Why Does the Bloch Sphere Use Theta Over Two for Qubit Representation?

[maverick280857]

I am reading Quantum Computation and Quantum Information by Nelson and Chuang myself and came across the Bloch Sphere representation of a quibit on page 15 (equation 1.4) as:

|\psi> = \cos\frac{\theta}{2} |0> + e^{i\psi}\sin\frac{\theta}{2} |1>

I have two questions:

1. What is the motivation behind such a representation (other than the fact that the sum of the squares of the coefficients of |0> and |1> equals 1)?

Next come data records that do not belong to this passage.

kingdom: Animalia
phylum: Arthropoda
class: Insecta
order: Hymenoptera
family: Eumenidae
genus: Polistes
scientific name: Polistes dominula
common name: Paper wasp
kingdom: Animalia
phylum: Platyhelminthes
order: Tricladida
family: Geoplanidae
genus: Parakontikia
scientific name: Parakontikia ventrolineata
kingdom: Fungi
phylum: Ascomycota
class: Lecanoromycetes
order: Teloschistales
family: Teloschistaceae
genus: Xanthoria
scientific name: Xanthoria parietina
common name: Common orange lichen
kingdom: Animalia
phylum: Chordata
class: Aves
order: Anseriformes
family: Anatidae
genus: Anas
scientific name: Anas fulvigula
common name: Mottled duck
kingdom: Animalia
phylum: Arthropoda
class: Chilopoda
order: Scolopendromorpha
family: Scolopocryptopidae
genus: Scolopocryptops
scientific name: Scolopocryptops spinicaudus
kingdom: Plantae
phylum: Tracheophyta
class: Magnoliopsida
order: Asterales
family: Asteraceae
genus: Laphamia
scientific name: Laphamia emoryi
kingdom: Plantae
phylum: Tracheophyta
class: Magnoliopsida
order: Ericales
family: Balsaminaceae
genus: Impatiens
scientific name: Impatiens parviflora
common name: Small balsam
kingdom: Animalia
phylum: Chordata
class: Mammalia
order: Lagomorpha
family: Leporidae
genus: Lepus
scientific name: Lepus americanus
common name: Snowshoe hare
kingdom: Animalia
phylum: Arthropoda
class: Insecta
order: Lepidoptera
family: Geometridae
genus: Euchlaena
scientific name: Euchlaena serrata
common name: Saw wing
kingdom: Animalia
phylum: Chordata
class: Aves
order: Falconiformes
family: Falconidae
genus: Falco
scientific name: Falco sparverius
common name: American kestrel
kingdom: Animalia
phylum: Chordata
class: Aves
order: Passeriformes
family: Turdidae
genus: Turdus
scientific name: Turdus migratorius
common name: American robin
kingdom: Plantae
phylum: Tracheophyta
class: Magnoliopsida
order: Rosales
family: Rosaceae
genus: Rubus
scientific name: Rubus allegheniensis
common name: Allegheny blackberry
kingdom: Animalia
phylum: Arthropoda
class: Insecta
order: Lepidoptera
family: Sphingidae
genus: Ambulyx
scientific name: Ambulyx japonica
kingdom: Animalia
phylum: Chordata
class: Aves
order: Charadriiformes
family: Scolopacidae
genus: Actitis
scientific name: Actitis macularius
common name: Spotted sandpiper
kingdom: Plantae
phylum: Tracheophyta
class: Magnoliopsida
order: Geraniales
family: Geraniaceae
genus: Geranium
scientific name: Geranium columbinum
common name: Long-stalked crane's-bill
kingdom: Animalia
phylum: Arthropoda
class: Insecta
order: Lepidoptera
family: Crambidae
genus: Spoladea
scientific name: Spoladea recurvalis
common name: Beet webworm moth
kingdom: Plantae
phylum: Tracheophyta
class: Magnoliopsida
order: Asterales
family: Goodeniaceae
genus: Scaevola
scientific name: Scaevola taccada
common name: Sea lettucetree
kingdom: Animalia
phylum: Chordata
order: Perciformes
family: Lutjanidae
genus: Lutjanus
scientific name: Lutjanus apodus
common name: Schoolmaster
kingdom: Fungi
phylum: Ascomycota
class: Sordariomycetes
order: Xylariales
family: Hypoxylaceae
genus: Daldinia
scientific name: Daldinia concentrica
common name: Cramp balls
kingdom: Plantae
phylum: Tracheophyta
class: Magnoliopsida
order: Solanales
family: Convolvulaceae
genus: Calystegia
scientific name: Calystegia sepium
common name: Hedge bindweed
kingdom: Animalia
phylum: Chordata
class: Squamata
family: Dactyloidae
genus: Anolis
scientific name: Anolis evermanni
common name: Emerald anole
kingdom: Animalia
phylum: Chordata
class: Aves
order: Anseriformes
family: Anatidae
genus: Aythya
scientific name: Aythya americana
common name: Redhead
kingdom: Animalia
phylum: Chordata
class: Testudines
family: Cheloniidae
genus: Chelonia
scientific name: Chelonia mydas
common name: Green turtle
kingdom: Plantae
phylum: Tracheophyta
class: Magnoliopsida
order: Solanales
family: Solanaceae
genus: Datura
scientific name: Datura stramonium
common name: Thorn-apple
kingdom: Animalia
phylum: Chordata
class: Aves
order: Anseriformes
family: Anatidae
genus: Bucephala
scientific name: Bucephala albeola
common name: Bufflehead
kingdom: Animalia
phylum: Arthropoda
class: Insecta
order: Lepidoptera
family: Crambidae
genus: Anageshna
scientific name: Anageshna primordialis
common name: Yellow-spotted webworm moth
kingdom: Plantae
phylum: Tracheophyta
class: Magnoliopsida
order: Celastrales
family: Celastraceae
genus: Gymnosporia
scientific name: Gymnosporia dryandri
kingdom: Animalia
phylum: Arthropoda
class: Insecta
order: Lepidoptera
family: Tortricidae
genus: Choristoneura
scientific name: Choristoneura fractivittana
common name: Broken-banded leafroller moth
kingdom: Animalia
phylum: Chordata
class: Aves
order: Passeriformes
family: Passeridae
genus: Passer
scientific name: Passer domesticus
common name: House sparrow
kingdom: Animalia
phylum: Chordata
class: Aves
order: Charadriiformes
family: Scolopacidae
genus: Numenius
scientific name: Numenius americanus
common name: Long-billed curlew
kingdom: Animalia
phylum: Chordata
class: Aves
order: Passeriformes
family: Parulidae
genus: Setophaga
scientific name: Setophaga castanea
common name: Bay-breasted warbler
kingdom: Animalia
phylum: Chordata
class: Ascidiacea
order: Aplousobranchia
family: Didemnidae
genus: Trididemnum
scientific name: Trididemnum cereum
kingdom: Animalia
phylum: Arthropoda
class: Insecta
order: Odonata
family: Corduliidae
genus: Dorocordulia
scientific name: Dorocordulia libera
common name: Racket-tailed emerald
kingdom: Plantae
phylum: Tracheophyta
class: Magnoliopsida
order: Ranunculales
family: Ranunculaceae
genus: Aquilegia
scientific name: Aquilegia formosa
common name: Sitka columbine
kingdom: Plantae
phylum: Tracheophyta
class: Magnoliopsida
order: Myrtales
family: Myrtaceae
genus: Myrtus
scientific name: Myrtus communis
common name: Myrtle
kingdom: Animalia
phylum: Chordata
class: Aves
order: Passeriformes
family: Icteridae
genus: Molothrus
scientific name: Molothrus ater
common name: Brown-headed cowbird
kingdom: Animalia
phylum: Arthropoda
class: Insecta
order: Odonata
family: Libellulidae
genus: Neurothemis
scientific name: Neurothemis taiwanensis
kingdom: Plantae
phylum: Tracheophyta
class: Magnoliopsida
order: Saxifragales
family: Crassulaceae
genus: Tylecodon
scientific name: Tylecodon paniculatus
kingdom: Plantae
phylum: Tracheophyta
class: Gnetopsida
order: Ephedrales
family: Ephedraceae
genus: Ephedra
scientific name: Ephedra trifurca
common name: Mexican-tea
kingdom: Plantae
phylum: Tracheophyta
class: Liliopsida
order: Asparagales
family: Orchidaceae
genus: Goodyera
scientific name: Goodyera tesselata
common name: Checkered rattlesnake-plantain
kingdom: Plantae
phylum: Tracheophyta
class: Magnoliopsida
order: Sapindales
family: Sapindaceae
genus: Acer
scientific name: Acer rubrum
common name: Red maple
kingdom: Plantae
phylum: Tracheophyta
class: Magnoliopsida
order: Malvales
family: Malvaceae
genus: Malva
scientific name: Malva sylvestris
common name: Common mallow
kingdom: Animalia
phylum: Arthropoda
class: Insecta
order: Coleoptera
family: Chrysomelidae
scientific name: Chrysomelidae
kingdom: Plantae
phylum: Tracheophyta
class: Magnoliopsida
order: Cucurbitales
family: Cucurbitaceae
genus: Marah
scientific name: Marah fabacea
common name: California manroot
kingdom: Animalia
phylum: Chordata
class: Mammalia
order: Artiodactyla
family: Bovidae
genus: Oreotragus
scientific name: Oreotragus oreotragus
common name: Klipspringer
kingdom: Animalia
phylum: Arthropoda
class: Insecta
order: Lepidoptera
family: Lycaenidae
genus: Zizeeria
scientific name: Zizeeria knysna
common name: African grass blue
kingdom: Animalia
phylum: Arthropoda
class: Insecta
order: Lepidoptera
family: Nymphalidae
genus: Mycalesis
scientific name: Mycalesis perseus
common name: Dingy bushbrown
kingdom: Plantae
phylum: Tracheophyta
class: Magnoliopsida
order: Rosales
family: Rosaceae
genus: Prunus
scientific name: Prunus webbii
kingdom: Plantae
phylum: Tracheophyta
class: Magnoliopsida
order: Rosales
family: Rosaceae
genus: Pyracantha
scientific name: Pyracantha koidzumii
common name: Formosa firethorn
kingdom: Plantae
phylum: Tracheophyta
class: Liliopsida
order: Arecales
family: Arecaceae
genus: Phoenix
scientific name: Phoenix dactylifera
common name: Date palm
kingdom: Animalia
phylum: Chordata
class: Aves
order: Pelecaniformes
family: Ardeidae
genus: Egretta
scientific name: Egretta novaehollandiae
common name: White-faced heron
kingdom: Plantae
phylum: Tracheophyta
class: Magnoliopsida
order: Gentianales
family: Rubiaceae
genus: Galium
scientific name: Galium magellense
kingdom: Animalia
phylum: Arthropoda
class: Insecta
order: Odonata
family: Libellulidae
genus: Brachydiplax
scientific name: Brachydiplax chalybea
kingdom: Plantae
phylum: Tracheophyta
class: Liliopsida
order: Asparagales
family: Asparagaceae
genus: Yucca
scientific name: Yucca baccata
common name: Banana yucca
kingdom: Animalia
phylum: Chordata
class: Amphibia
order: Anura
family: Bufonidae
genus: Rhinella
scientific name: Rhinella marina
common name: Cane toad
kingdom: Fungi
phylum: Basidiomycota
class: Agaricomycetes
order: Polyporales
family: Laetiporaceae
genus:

2. Why use \theta/2 rather than \theta?

 

[Hurkyl]

1. What is the motivation behind such a representation (other than the fact that the sum of the squares of the coefficients of |0> and |1> equals 1)?

It really is just spherical coordinates.

I suppose the fact that the parameter space is decomposed into a part that affects measurements in done this basis (\theta) and a part that does not (\psi) is an extra source of convenience.

2. Why use \theta/2 rather than \theta?

Aesthetic reasons. For example, look at expectation calculations. Or maybe the author already gave \theta a meaning, so he has to use this to be consistent.

 

[maverick280857]

It really is just spherical coordinates.

Yes, I thought so too, that's why I asked about \theta/2. Thanks.